A small disc of mass $m$ slides down a smooth hill of height $h$ without initial velocity and gets onto a plank of mass $M$ lying on the horizontal plane at the base of the hill shown in figure. Due to friction between the disc and the plank, the disc slows down and, beginning with a certain moment, moves in one piece with the plank. Find the total work performed by the friction forces in this process.

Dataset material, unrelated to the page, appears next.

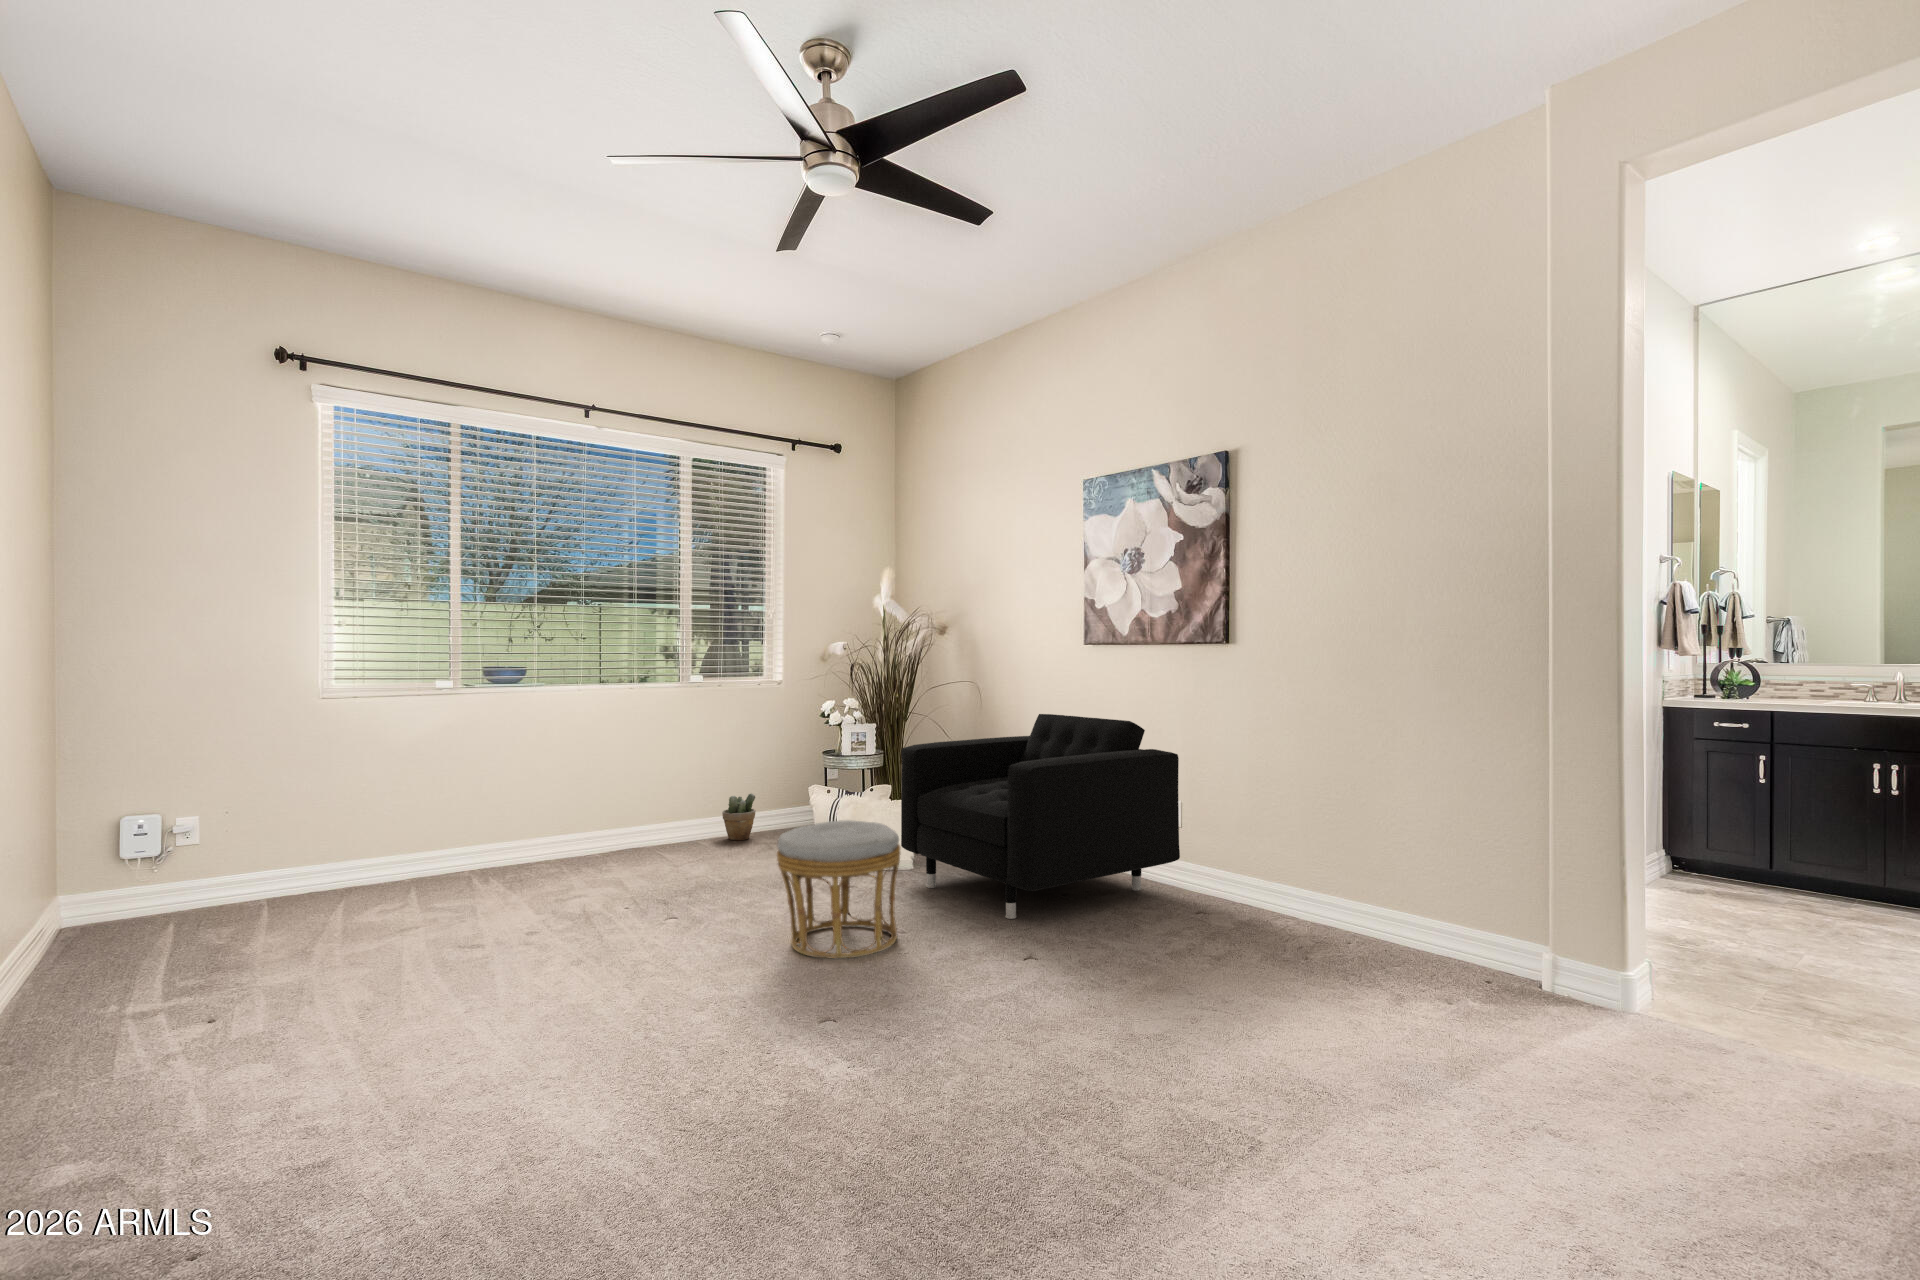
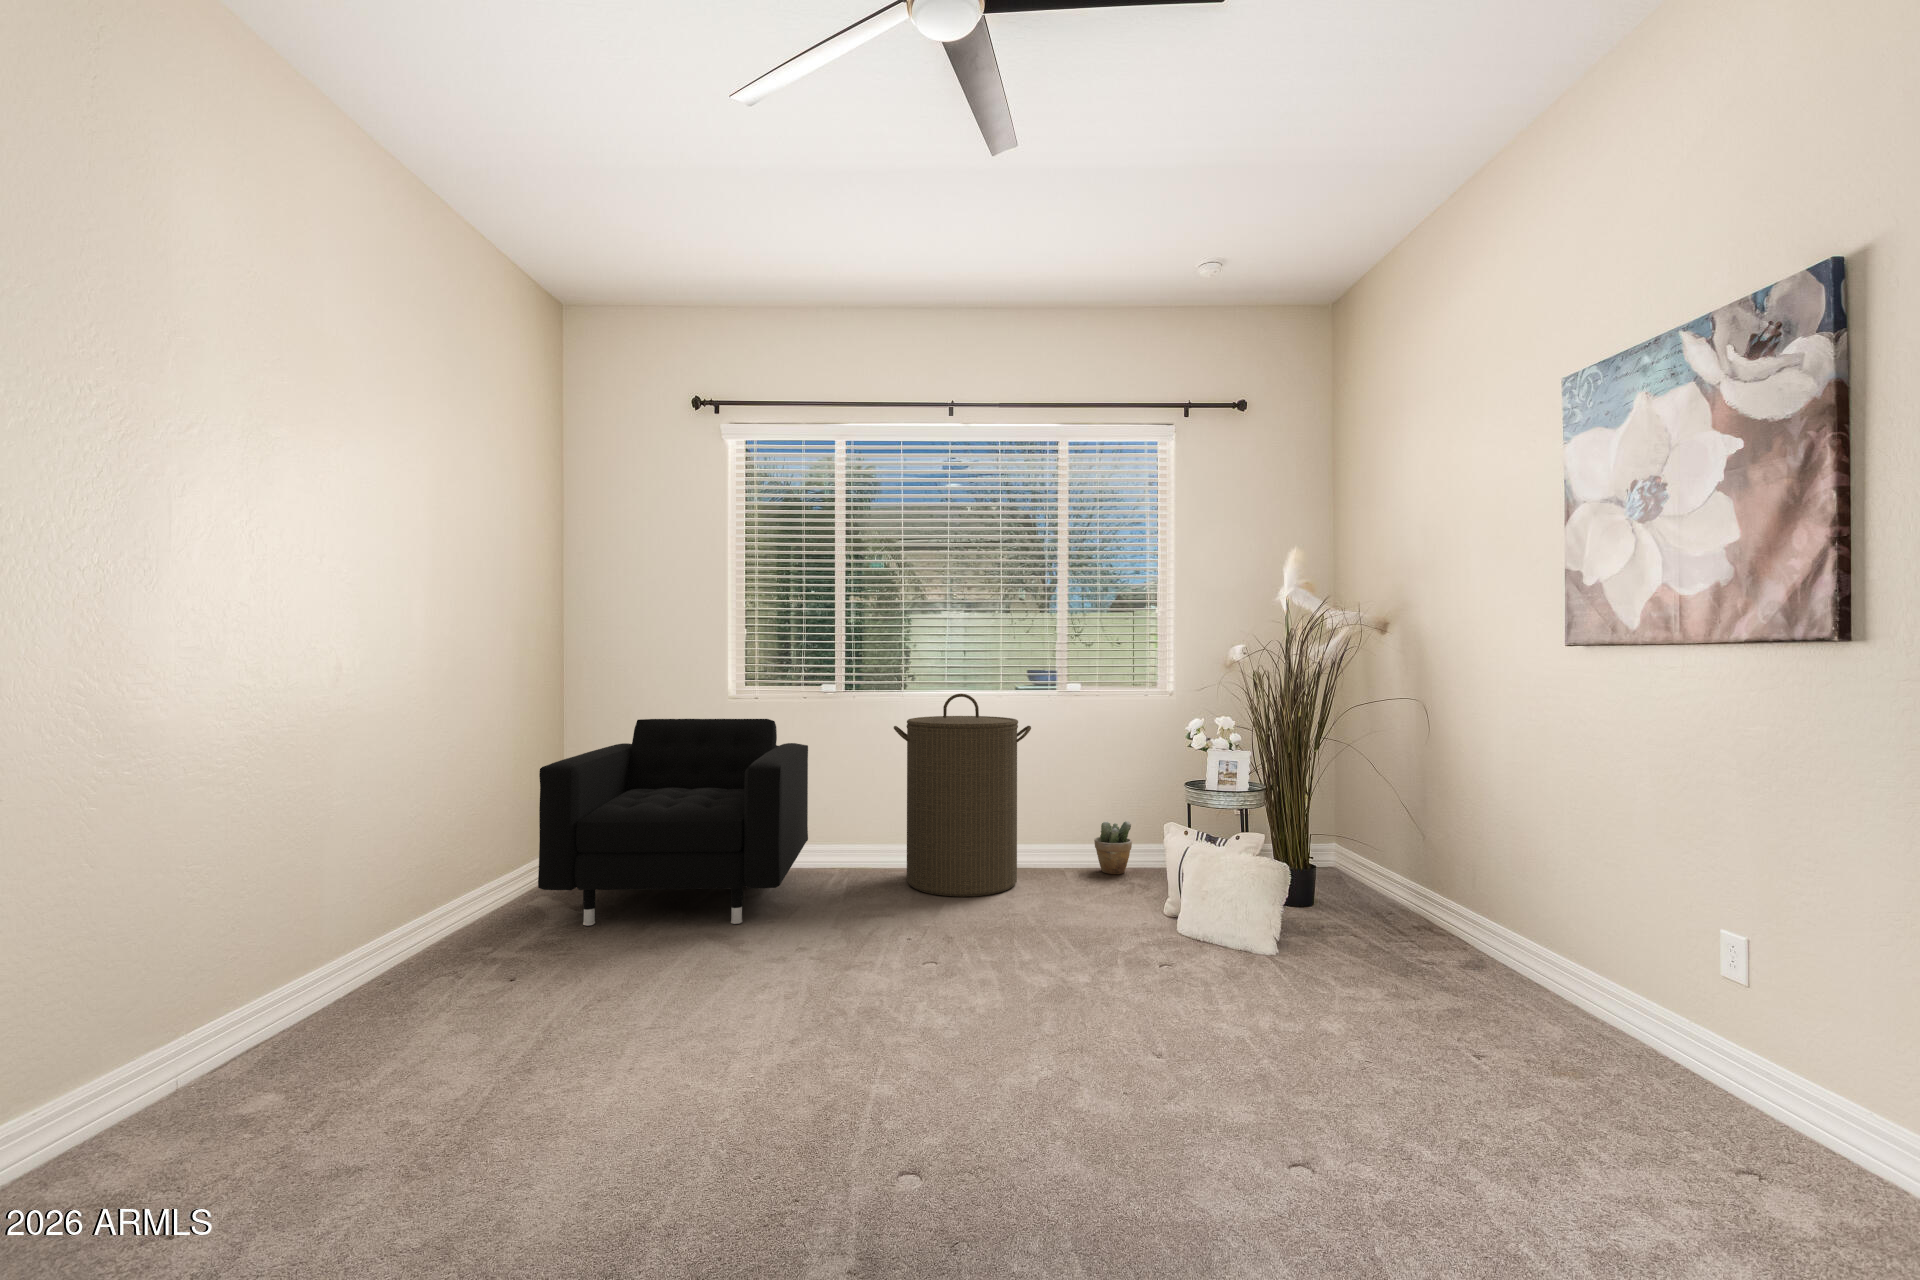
laundry hamper: none [546,687,680,877] -> present [894,694,1031,897]
armchair: present [901,714,1180,919] -> present [538,719,808,926]
ottoman: present [777,820,900,959] -> none [988,878,1154,1076]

Velocity of the disc just before comes in contact with the plank can be obtained as

$mgh=\frac{1}{2}m{\nu }^2=\nu =\sqrt{\left(2gh\right)}$

Let ${\nu }_1$ be the combined velocity of both the disc and the plank when they move together. In this process momentum of the system remain constant, therefore

$$\begin{gathered} m\nu +0=\left(M+m\right){\nu }_1 \\ {\nu }_1=m\nu /\left(M+m\right) \end{gathered}$$

Initial K.E. of the system $=\frac{1}{2}m{\nu }^2$

Final K.E. of the system $=\frac{1}{2}\left(M+m\right){\nu }_1^2$

Work performed by the friction in this process $W$ $=$ change in K.E. of the system

$=\frac{1}{2}\left(M+m\right){\nu }_1^2-\frac{1}{2}m{\nu }^2$

Substituting the value of $\nu$ and ${\nu }_1$ in the above expression, we get

$W=-\left[\frac{ghmM}{m+M}\right]$